# Data to process
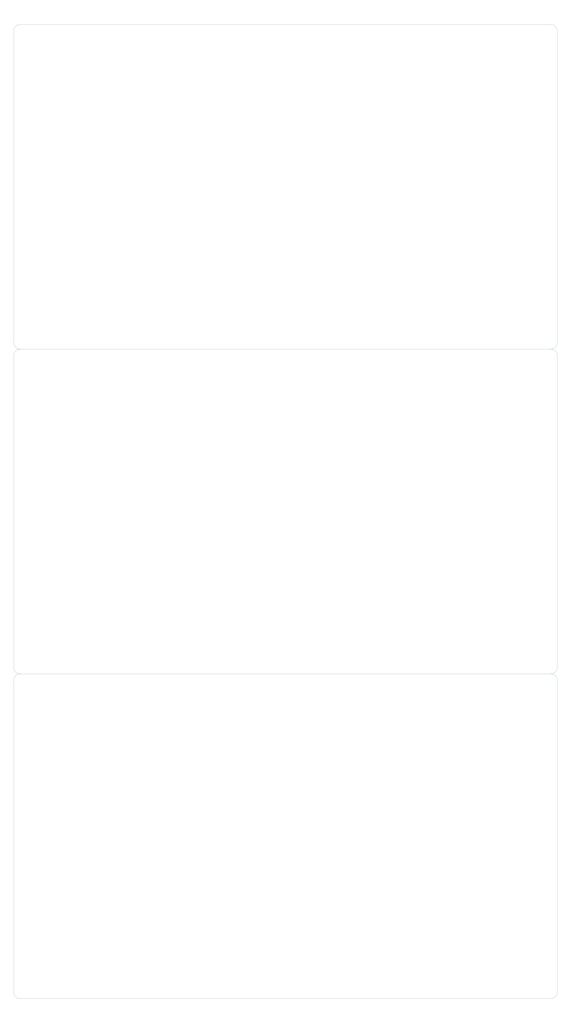
<source format=gbr>
%TF.GenerationSoftware,KiCad,Pcbnew,9.0.2*%
%TF.CreationDate,2026-02-06T08:15:16+00:00*%
%TF.ProjectId,WEASEL_KiCad,57454153-454c-45f4-9b69-4361642e6b69,rev?*%
%TF.SameCoordinates,Original*%
%TF.FileFunction,Profile,NP*%
%FSLAX46Y46*%
G04 Gerber Fmt 4.6, Leading zero omitted, Abs format (unit mm)*
G04 Created by KiCad (PCBNEW 9.0.2) date 2026-02-06 08:15:16*
%MOMM*%
%LPD*%
G01*
G04 APERTURE LIST*
%TA.AperFunction,Profile*%
%ADD10C,0.100000*%
%TD*%
G04 APERTURE END LIST*
D10*
X349500000Y-416000000D02*
X349500000Y-608000000D01*
X345500000Y-412000000D02*
G75*
G02*
X349500000Y-416000000I0J-4000000D01*
G01*
X14500000Y-416000000D02*
G75*
G02*
X18500000Y-412000000I4000000J0D01*
G01*
X18500000Y-412000000D02*
X345500000Y-412000000D01*
X349500000Y-608000000D02*
G75*
G02*
X345500000Y-612000000I-4000000J0D01*
G01*
X345500000Y-612000000D02*
X18500000Y-612000000D01*
X18500000Y-612000000D02*
G75*
G02*
X14500000Y-608000000I0J4000000D01*
G01*
X14500000Y-608000000D02*
X14500000Y-416000000D01*
X18500000Y-12000000D02*
X345500000Y-12000000D01*
X345500000Y-12000000D02*
G75*
G02*
X349500000Y-16000000I0J-4000000D01*
G01*
X345500000Y-212000000D02*
X18500000Y-212000000D01*
X349500000Y-16000000D02*
X349500000Y-208000000D01*
X349500000Y-208000000D02*
G75*
G02*
X345500000Y-212000000I-4000000J0D01*
G01*
X14500000Y-208000000D02*
X14500000Y-16000000D01*
X18500000Y-212000000D02*
G75*
G02*
X14500000Y-208000000I0J4000000D01*
G01*
X14500000Y-16000000D02*
G75*
G02*
X18500000Y-12000000I4000000J0D01*
G01*
X349500000Y-408000000D02*
G75*
G02*
X345500000Y-412000000I-4000000J0D01*
G01*
X18500000Y-212000000D02*
X345500000Y-212000000D01*
X349500000Y-216000000D02*
X349500000Y-408000000D01*
X345500000Y-412000000D02*
X18500000Y-412000000D01*
X14500000Y-216000000D02*
G75*
G02*
X18500000Y-212000000I4000000J0D01*
G01*
X14500000Y-408000000D02*
X14500000Y-216000000D01*
X345500000Y-212000000D02*
G75*
G02*
X349500000Y-216000000I0J-4000000D01*
G01*
X18500000Y-412000000D02*
G75*
G02*
X14500000Y-408000000I0J4000000D01*
G01*
M02*

</source>
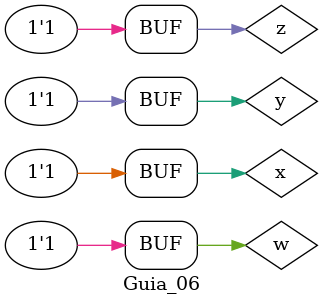
<source format=v>
/*
    Guia_06.v
    874770 - Daniel Alves Gonçalves
*/

module f3a (output s,
            input x,
            input y,
            input w,
            input z);
   assign s = (~x & w & ~z) | (~y & w & ~z) | (x & ~w & ~z) | (~x & ~y & ~w & z);
endmodule

module f3b (output s,
            input x,
            input y,
            input w,
            input z);
   assign s = (~x & ~y & ~w) | (~x & w & z) | (y & w & z) | (x & ~w & ~z);
endmodule

module f3c (output s,
            input x,
            input y,
            input w,
            input z);
   assign s = (~x & ~y & ~w) | (y & w & z) | (x & w & z) | (x & w & ~z) | (~x & ~y & w & ~z);
endmodule

module f3d (output s,
            input x,
            input y,
            input w,
            input z);
   assign s = (~x & y & ~w) | (y & ~w & z) | (~x & w & ~z) | (x & w & ~z);
endmodule

module f3e (output s,
            input x,
            input y,
            input w,
            input z);
   assign s = (~x & ~y & ~w) | (~x & ~y & z) | (y & ~w & z) | (x & ~y & ~w) | (x & ~y & z);
endmodule
/*__________________________________________________*/

module f4a (output S,
            input X,
            input Y,
            input W,
            input Z);
   assign S = (X | ~Y | ~Z) + (~Y | W | ~Z) + (X | Y | ~W | Z);
endmodule

module f4b (output S,
            input X,
            input Y,
            input W,
            input Z);
   assign S = (~Y | ~W | Z) + (~X | Y | ~Z) + (X | ~Y | W | Z);
endmodule

module f4c (output S,
            input X,
            input Y,
            input W,
            input Z);
   assign S = (~Y | W | Z) + (~X | Y | Z) + (X | ~Y | ~W | ~Z);
endmodule

module f4d (output S,
            input X,
            input Y,
            input W,
            input Z);
   assign S = (X | W | ~Z) + (~Y | W | ~Z) + (~Y | ~W | ~Z);
endmodule

module f4e (output S,
            input X,
            input Y,
            input W,
            input Z);
   assign S = (X | Y | ~W) + (X | ~Y | ~W)+ (Y | ~W | ~Z) + (~Y | ~W | Z) + (~X | ~Y | W | ~Z);
endmodule
/*__________________________________________________*/


module Guia_06;
    reg x, y, w, z;
    wire s_3a, s_3b, s_3c, s_3d, s_3e, 
         s_4a, s_4b, s_4c, s_4d, s_4e; // Saidas

    // Instanciar os modulos
    f3a s0 (s_3a, x, y, w, z);
    f3b s1 (s_3b, x, y, w, z); 
    f3c s2 (s_3c, x, y, w, z);
    f3d s3 (s_3d, x, y, w, z);
    f3e s4 (s_3e, x, y, w, z);
    f4a s5 (s_4a, x, y, w, z);
    f4b s6 (s_4b, x, y, w, z);
    f4c s7 (s_4c, x, y, w, z);
    f4d s8 (s_4d, x, y, w, z);
    f4e s9 (s_4e, x, y, w, z);

    initial 
    begin: main
        $display("Guia_0602 - Daniel Alves Goncalves - 874770");
        $display("\n         |     MINTERMOS      |      MAXTERMOS    ");
        $display("\n x y w z | 3a, 3b, 3c, 3d, 3e | 4a, 4b, 4c, 4d, 4e");
        $display("___________________________________________________");
        $monitor(" %b %b %b %b | %b   %b   %b   %b   %b  | %b   %b   %b   %b   %b\n", x, y, w, z, s_3a, s_3b, s_3c, s_3d, s_3e, s_4a, s_4b, s_4c, s_4d, s_4e);

        // Testar as combinações de entradas
        x = 0; y = 0; w = 0; z = 0; #1;
        x = 0; y = 0; w = 0; z = 1; #1;
        x = 0; y = 0; w = 1; z = 0; #1;
        x = 0; y = 0; w = 1; z = 1; #1;
        x = 0; y = 1; w = 0; z = 0; #1;
        x = 0; y = 1; w = 0; z = 1; #1;
        x = 0; y = 1; w = 1; z = 0; #1;
        x = 0; y = 1; w = 1; z = 1; #1;
        x = 1; y = 0; w = 0; z = 0; #1;
        x = 1; y = 0; w = 0; z = 1; #1;
        x = 1; y = 0; w = 1; z = 0; #1;
        x = 1; y = 0; w = 1; z = 1; #1;
        x = 1; y = 1; w = 0; z = 0; #1;
        x = 1; y = 1; w = 0; z = 1; #1;
        x = 1; y = 1; w = 1; z = 0; #1;
        x = 1; y = 1; w = 1; z = 1; #1;
    end
endmodule

</source>
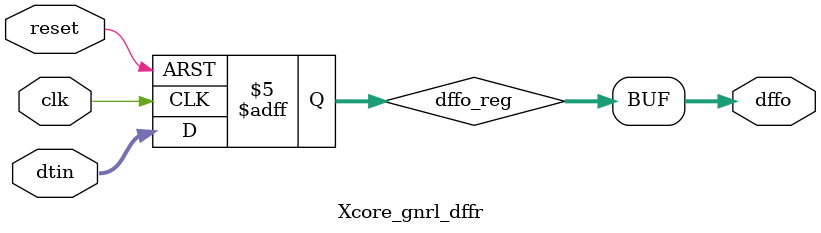
<source format=v>
`timescale 1ns/1ps

module Xcore_gnrl_dffr #(
 parameter DW = 8
)(
input clk,
input reset,
input [DW-1:0] dtin,
output [DW-1:0] dffo
);

reg [DW-1:0] dffo_reg = {DW{1'b0}};
always@(posedge clk or negedge reset) begin
 if(!reset==1'b1)
	 dffo_reg <= {DW {1'b0}};
 else
	 dffo_reg <= #1 dtin;
end

assign dffo = dffo_reg;

endmodule

</source>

# How to complete this task
Please transcribe the material above exactly as written. Leave the pictures out.

# Result
<source format=gbr>
%TF.GenerationSoftware,KiCad,Pcbnew,9.0.2*%
%TF.CreationDate,2026-02-06T08:15:16+00:00*%
%TF.ProjectId,WEASEL_KiCad,57454153-454c-45f4-9b69-4361642e6b69,rev?*%
%TF.SameCoordinates,Original*%
%TF.FileFunction,Profile,NP*%
%FSLAX46Y46*%
G04 Gerber Fmt 4.6, Leading zero omitted, Abs format (unit mm)*
G04 Created by KiCad (PCBNEW 9.0.2) date 2026-02-06 08:15:16*
%MOMM*%
%LPD*%
G01*
G04 APERTURE LIST*
%TA.AperFunction,Profile*%
%ADD10C,0.100000*%
%TD*%
G04 APERTURE END LIST*
D10*
X349500000Y-416000000D02*
X349500000Y-608000000D01*
X345500000Y-412000000D02*
G75*
G02*
X349500000Y-416000000I0J-4000000D01*
G01*
X14500000Y-416000000D02*
G75*
G02*
X18500000Y-412000000I4000000J0D01*
G01*
X18500000Y-412000000D02*
X345500000Y-412000000D01*
X349500000Y-608000000D02*
G75*
G02*
X345500000Y-612000000I-4000000J0D01*
G01*
X345500000Y-612000000D02*
X18500000Y-612000000D01*
X18500000Y-612000000D02*
G75*
G02*
X14500000Y-608000000I0J4000000D01*
G01*
X14500000Y-608000000D02*
X14500000Y-416000000D01*
X18500000Y-12000000D02*
X345500000Y-12000000D01*
X345500000Y-12000000D02*
G75*
G02*
X349500000Y-16000000I0J-4000000D01*
G01*
X345500000Y-212000000D02*
X18500000Y-212000000D01*
X349500000Y-16000000D02*
X349500000Y-208000000D01*
X349500000Y-208000000D02*
G75*
G02*
X345500000Y-212000000I-4000000J0D01*
G01*
X14500000Y-208000000D02*
X14500000Y-16000000D01*
X18500000Y-212000000D02*
G75*
G02*
X14500000Y-208000000I0J4000000D01*
G01*
X14500000Y-16000000D02*
G75*
G02*
X18500000Y-12000000I4000000J0D01*
G01*
X349500000Y-408000000D02*
G75*
G02*
X345500000Y-412000000I-4000000J0D01*
G01*
X18500000Y-212000000D02*
X345500000Y-212000000D01*
X349500000Y-216000000D02*
X349500000Y-408000000D01*
X345500000Y-412000000D02*
X18500000Y-412000000D01*
X14500000Y-216000000D02*
G75*
G02*
X18500000Y-212000000I4000000J0D01*
G01*
X14500000Y-408000000D02*
X14500000Y-216000000D01*
X345500000Y-212000000D02*
G75*
G02*
X349500000Y-216000000I0J-4000000D01*
G01*
X18500000Y-412000000D02*
G75*
G02*
X14500000Y-408000000I0J4000000D01*
G01*
M02*

</source>
<source format=v>
/*
    Guia_06.v
    874770 - Daniel Alves Gonçalves
*/

module f3a (output s,
            input x,
            input y,
            input w,
            input z);
   assign s = (~x & w & ~z) | (~y & w & ~z) | (x & ~w & ~z) | (~x & ~y & ~w & z);
endmodule

module f3b (output s,
            input x,
            input y,
            input w,
            input z);
   assign s = (~x & ~y & ~w) | (~x & w & z) | (y & w & z) | (x & ~w & ~z);
endmodule

module f3c (output s,
            input x,
            input y,
            input w,
            input z);
   assign s = (~x & ~y & ~w) | (y & w & z) | (x & w & z) | (x & w & ~z) | (~x & ~y & w & ~z);
endmodule

module f3d (output s,
            input x,
            input y,
            input w,
            input z);
   assign s = (~x & y & ~w) | (y & ~w & z) | (~x & w & ~z) | (x & w & ~z);
endmodule

module f3e (output s,
            input x,
            input y,
            input w,
            input z);
   assign s = (~x & ~y & ~w) | (~x & ~y & z) | (y & ~w & z) | (x & ~y & ~w) | (x & ~y & z);
endmodule
/*__________________________________________________*/

module f4a (output S,
            input X,
            input Y,
            input W,
            input Z);
   assign S = (X | ~Y | ~Z) + (~Y | W | ~Z) + (X | Y | ~W | Z);
endmodule

module f4b (output S,
            input X,
            input Y,
            input W,
            input Z);
   assign S = (~Y | ~W | Z) + (~X | Y | ~Z) + (X | ~Y | W | Z);
endmodule

module f4c (output S,
            input X,
            input Y,
            input W,
            input Z);
   assign S = (~Y | W | Z) + (~X | Y | Z) + (X | ~Y | ~W | ~Z);
endmodule

module f4d (output S,
            input X,
            input Y,
            input W,
            input Z);
   assign S = (X | W | ~Z) + (~Y | W | ~Z) + (~Y | ~W | ~Z);
endmodule

module f4e (output S,
            input X,
            input Y,
            input W,
            input Z);
   assign S = (X | Y | ~W) + (X | ~Y | ~W)+ (Y | ~W | ~Z) + (~Y | ~W | Z) + (~X | ~Y | W | ~Z);
endmodule
/*__________________________________________________*/


module Guia_06;
    reg x, y, w, z;
    wire s_3a, s_3b, s_3c, s_3d, s_3e, 
         s_4a, s_4b, s_4c, s_4d, s_4e; // Saidas

    // Instanciar os modulos
    f3a s0 (s_3a, x, y, w, z);
    f3b s1 (s_3b, x, y, w, z); 
    f3c s2 (s_3c, x, y, w, z);
    f3d s3 (s_3d, x, y, w, z);
    f3e s4 (s_3e, x, y, w, z);
    f4a s5 (s_4a, x, y, w, z);
    f4b s6 (s_4b, x, y, w, z);
    f4c s7 (s_4c, x, y, w, z);
    f4d s8 (s_4d, x, y, w, z);
    f4e s9 (s_4e, x, y, w, z);

    initial 
    begin: main
        $display("Guia_0602 - Daniel Alves Goncalves - 874770");
        $display("\n         |     MINTERMOS      |      MAXTERMOS    ");
        $display("\n x y w z | 3a, 3b, 3c, 3d, 3e | 4a, 4b, 4c, 4d, 4e");
        $display("___________________________________________________");
        $monitor(" %b %b %b %b | %b   %b   %b   %b   %b  | %b   %b   %b   %b   %b\n", x, y, w, z, s_3a, s_3b, s_3c, s_3d, s_3e, s_4a, s_4b, s_4c, s_4d, s_4e);

        // Testar as combinações de entradas
        x = 0; y = 0; w = 0; z = 0; #1;
        x = 0; y = 0; w = 0; z = 1; #1;
        x = 0; y = 0; w = 1; z = 0; #1;
        x = 0; y = 0; w = 1; z = 1; #1;
        x = 0; y = 1; w = 0; z = 0; #1;
        x = 0; y = 1; w = 0; z = 1; #1;
        x = 0; y = 1; w = 1; z = 0; #1;
        x = 0; y = 1; w = 1; z = 1; #1;
        x = 1; y = 0; w = 0; z = 0; #1;
        x = 1; y = 0; w = 0; z = 1; #1;
        x = 1; y = 0; w = 1; z = 0; #1;
        x = 1; y = 0; w = 1; z = 1; #1;
        x = 1; y = 1; w = 0; z = 0; #1;
        x = 1; y = 1; w = 0; z = 1; #1;
        x = 1; y = 1; w = 1; z = 0; #1;
        x = 1; y = 1; w = 1; z = 1; #1;
    end
endmodule

</source>
<source format=v>
`timescale 1ns/1ps

module Xcore_gnrl_dffr #(
 parameter DW = 8
)(
input clk,
input reset,
input [DW-1:0] dtin,
output [DW-1:0] dffo
);

reg [DW-1:0] dffo_reg = {DW{1'b0}};
always@(posedge clk or negedge reset) begin
 if(!reset==1'b1)
	 dffo_reg <= {DW {1'b0}};
 else
	 dffo_reg <= #1 dtin;
end

assign dffo = dffo_reg;

endmodule

</source>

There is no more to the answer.